So first y'all take our video game away .. Now y'all taking our camps away smh
— HUNTER (@hunter_tyb) April 8, 2016
they took ncaa games away from us,make almost billion off our sporting events, and now they take the camps thank you #NCAA
— Davir Hamilton (@EspnHam9) April 8, 2016
A few current college players and commits noted they wouldn't have connected with their eventual schools without these camps. Perhaps some would've been overlooked and ended up at lesser schools?
Satellite Camps is how I met the Utah coaches
— Davir Hamilton (@EspnHam9) April 8, 2016
Without the satellite camps I might not be headed in the direction that I am right now...#GBR ⚪️
— Dicaprio Bootle (@_flightsdelayed) April 8, 2016
That's how I got Boise State and how you can expose yourself to college coaches without paying expenses. Stupid https://t.co/dFDzAVODH8
— ❄Deandre Pierce❄ (@its_rayray4) April 8, 2016
Hmm no more satellite camps for high school kids trying to go to next level? I'm going to Penn State because of a satellite camp
— Barbir #8⃣ (@Alex_Barbir) April 8, 2016
There are thousands of players and recruits out there, and it's impossible to gauge their collective reaction or include every comment. But there appears to be almost zero public support from the players themselves.
Some coaches are pretty mad, too.
Northwestern coach Pat Fitzgerald (who coaches in a state, Illinois, that isn't loaded with elite talent) came out with quick opposition.
Disappointed to read satellite camp news-better solutions than a ban- will hurt PSA's & Group of 5 schools. pic.twitter.com/fhmEDnn2ve
— Pat Fitzgerald (@coachfitz51) April 8, 2016
Washington State coach Mike Leach isn't happy, reports Stefanie Loh:
It appears that the selfish interests of a few schools and conferences prevailed over the best interests of future potential student-athletes. The mission of universities and athletic programs should be to provide future student-athletes with exposure to opportunities, not to limit them. It appears to me that some universities and conferences are willing to sacrifice the interests of potential student-athletes for no better reasons than to selfishly monopolize their recruiting bases. I will be fascinated to hear any legitimate reasoning behind this ruling. We need to rethink this if we are actually what we say we are.

**EXERCISE TASKS:**
A: Echo the passage of the satellite camp text that begins at the words "Satellite Camps is" and stops after "pretty mad, too.".
B: List every distinct Twitter handle that appears in the satellite camp text, giving each one only once.
Nothing in the rows is needed for this work.

**AVAILABLE DATA:**

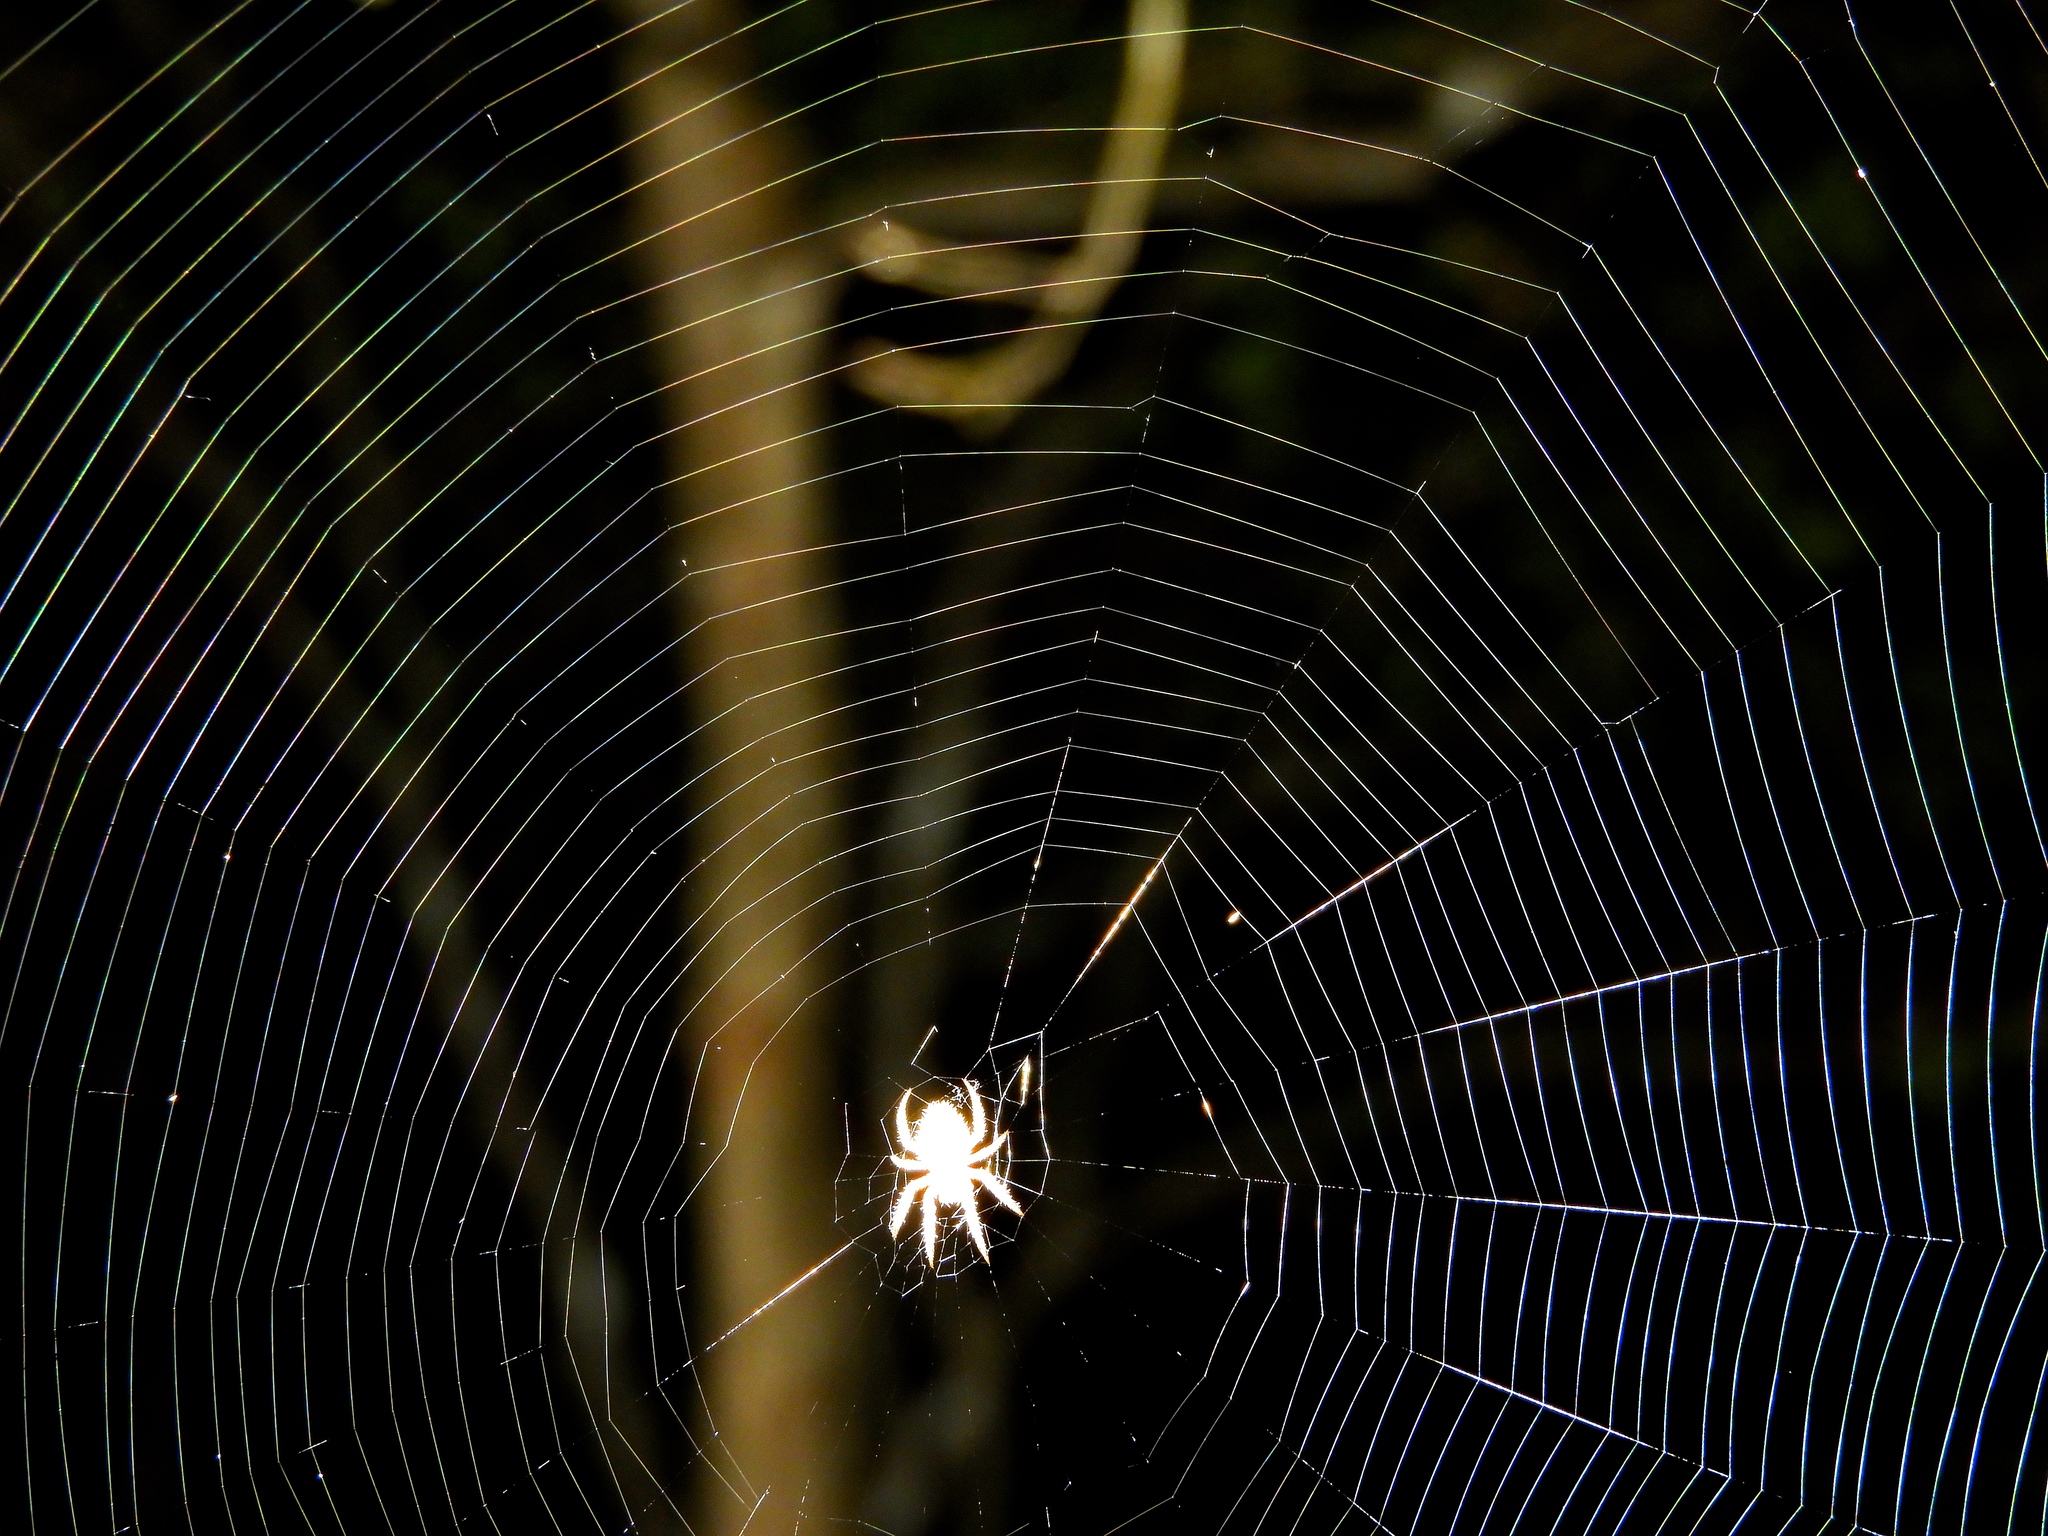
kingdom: Animalia
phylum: Arthropoda
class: Arachnida
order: Araneae
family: Araneidae
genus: Neoscona
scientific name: Neoscona
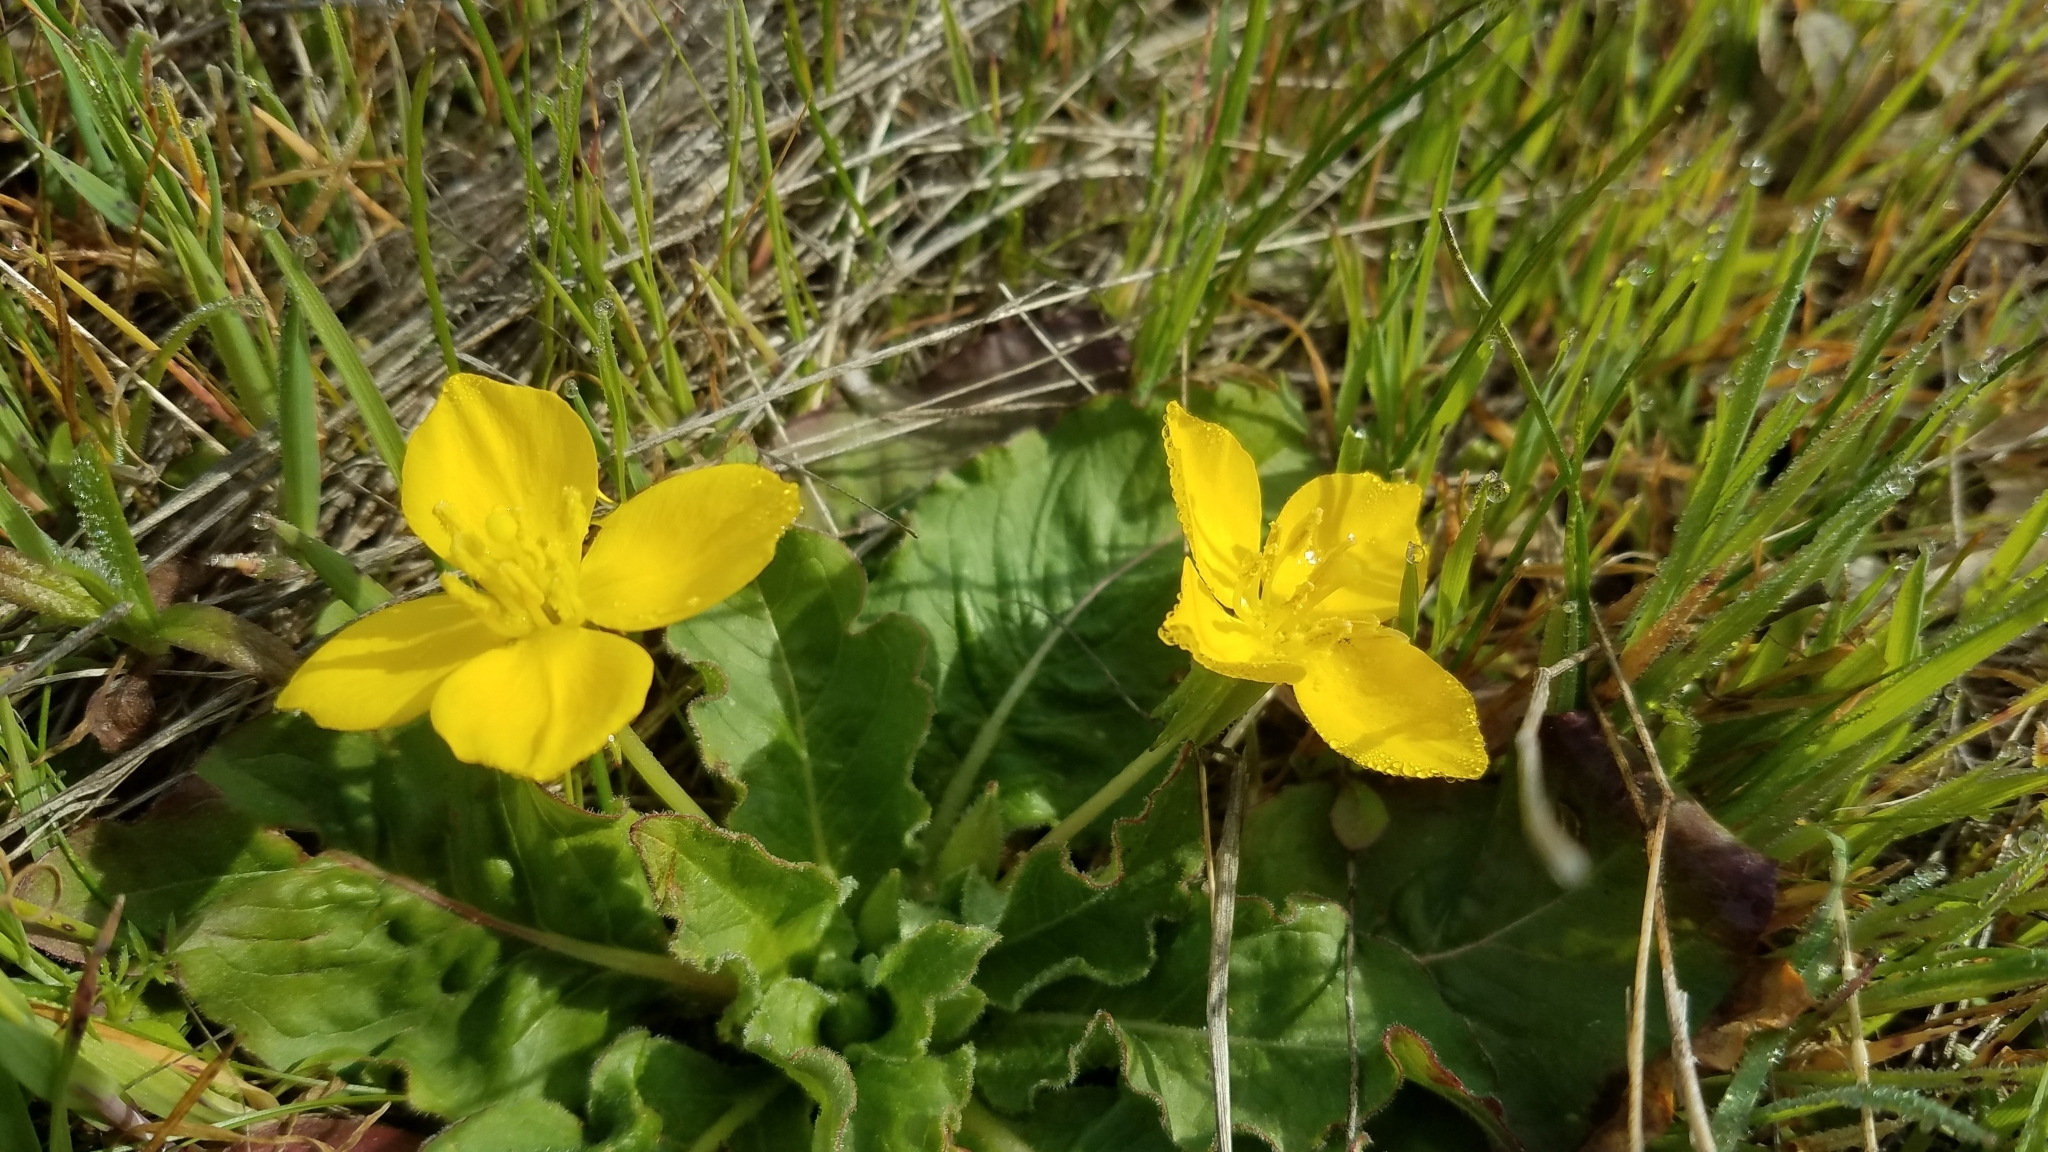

**SOLUTIONS TO EACH TASK:**
A:
Satellite Camps is how I met the Utah coaches
— Davir Hamilton (@EspnHam9) April 8, 2016
Without the satellite camps I might not be headed in the direction that I am right now...#GBR ⚪️
— Dicaprio Bootle (@_flightsdelayed) April 8, 2016
That's how I got Boise State and how you can expose yourself to college coaches without paying expenses. Stupid https://t.co/dFDzAVODH8
— ❄Deandre Pierce❄ (@its_rayray4) April 8, 2016
Hmm no more satellite camps for high school kids trying to go to next level? I'm going to Penn State because of a satellite camp
— Barbir #8⃣ (@Alex_Barbir) April 8, 2016
There are thousands of players and recruits out there, and it's impossible to gauge their collective reaction or include every comment. But there appears to be almost zero public support from the players themselves.
Some coaches are pretty mad, too.

B:
@hunter_tyb
@EspnHam9
@_flightsdelayed
@its_rayray4
@Alex_Barbir
@coachfitz51